When I was in college, way before one could buy adhesive stick-on words for your walls (why didn't I think of that?), I pasted a 6-inch deep roll of brown butcher paper around the top of my dorm room. In black paint I scripted the words: "Mistrust all enterprises that require new clothes." — Henry David Thoreau. Today, what with how far graphic design has come, we have so many new choices. But I'm still not above the rudimentary. 
Like this. This photo was taken by my good friend in New York City, the inimitable Frank Weldon, on the Williamsburg Bridge. It's so New York; these are a people who have always got to be saying something. I just love simple bon mots scrawled in chalk or paint. When I lived in New York City for 12 years, I would often glance up at a phone pole, or down at the sidewalk, and see Shepard Fairey's Andre the Giant. 
This one, for $18 from Color Bee on Etsy.com, is perfect for a "woman of a certain age," if you know what I'm saying. There's also a "She blinded me with science" version. 
I simply must have this one, being Southern, I mean, darling. But here's the rub: While it's been all over Pinterest and Polyvore, I cannot find the origin of it. Please advise; I must possess. 
This lightbox installation is by Brooklyn artist Heidi Cody and is in the home of hipster NYC interior designers Robert and Cortney Novogratz.

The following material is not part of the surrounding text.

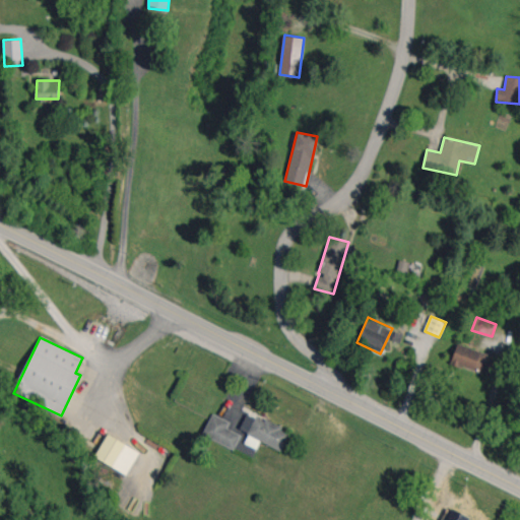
[(483,372),(488,351),(456,345),(452,365),(483,372)]
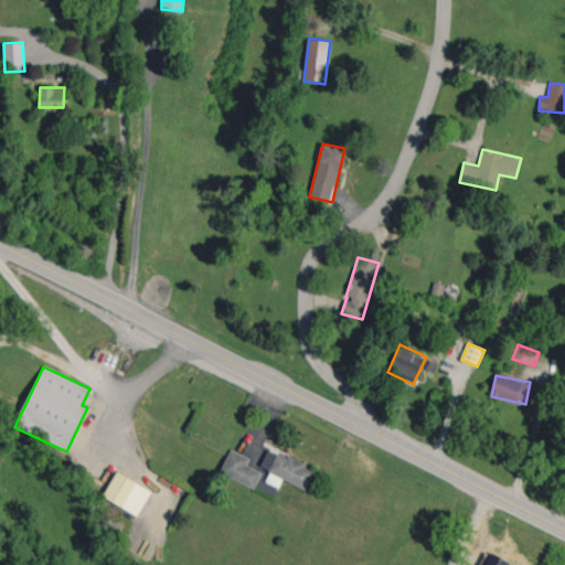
[(306,489),(315,469),(269,448),(259,468),(306,489)]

I love that the "m" is from M&Ms packaging.
Studio Mela, which sells on Etsy.com under Dazey Chic, has so many fabulous prints it's hard to choose just one. But if you've ever seen a bird with a french fry, you get how genius this truly is. 
Have a FAB weekend, darlings, and eat some french fries and pancakes for me ... 
Wednesday, July 13, 2011

The Lovelies of Laundry

My husband recently installed a contraption called an "outdoor clothes dryer." This is just a fancy, 2011 way of saying "old-timer's drying rack." He's into this urban "homesteading" lifestyle, as we now not only have 30 tomato plants, we also have four heirloom chickens pecking away inanely at the ground. So this is what this dryer thing looks like ... 
Jealous much? It makes the sheets feel deliciously crisp, plus they smell like fresh air. Yum. I never believed Martha Stewart all of those years when she waxed rhapsodic about such things. Then again, I lived in New York City and I doubt the air there would have imparted the same "je ne sais quoi" as that of Tennessee. 
Speaking of laundry, how glamorous are these ads for ... Dreft? Yes, only in Poland, evidentally, could beautiful illustrations be used to sell laundry detergent.
 The Leo Burnett agency in Poland was responsible. I'm not sure why they're written in English.
 Love these. The Dreft bottle looks a little incongruous, though. Right? Anyway, I'm glad that the Advertising is Good For You blog brought this to my attention. Otherwise I would have needed to, at some point in my lifetime, Google "Dreft" and "Poland." Hmmm.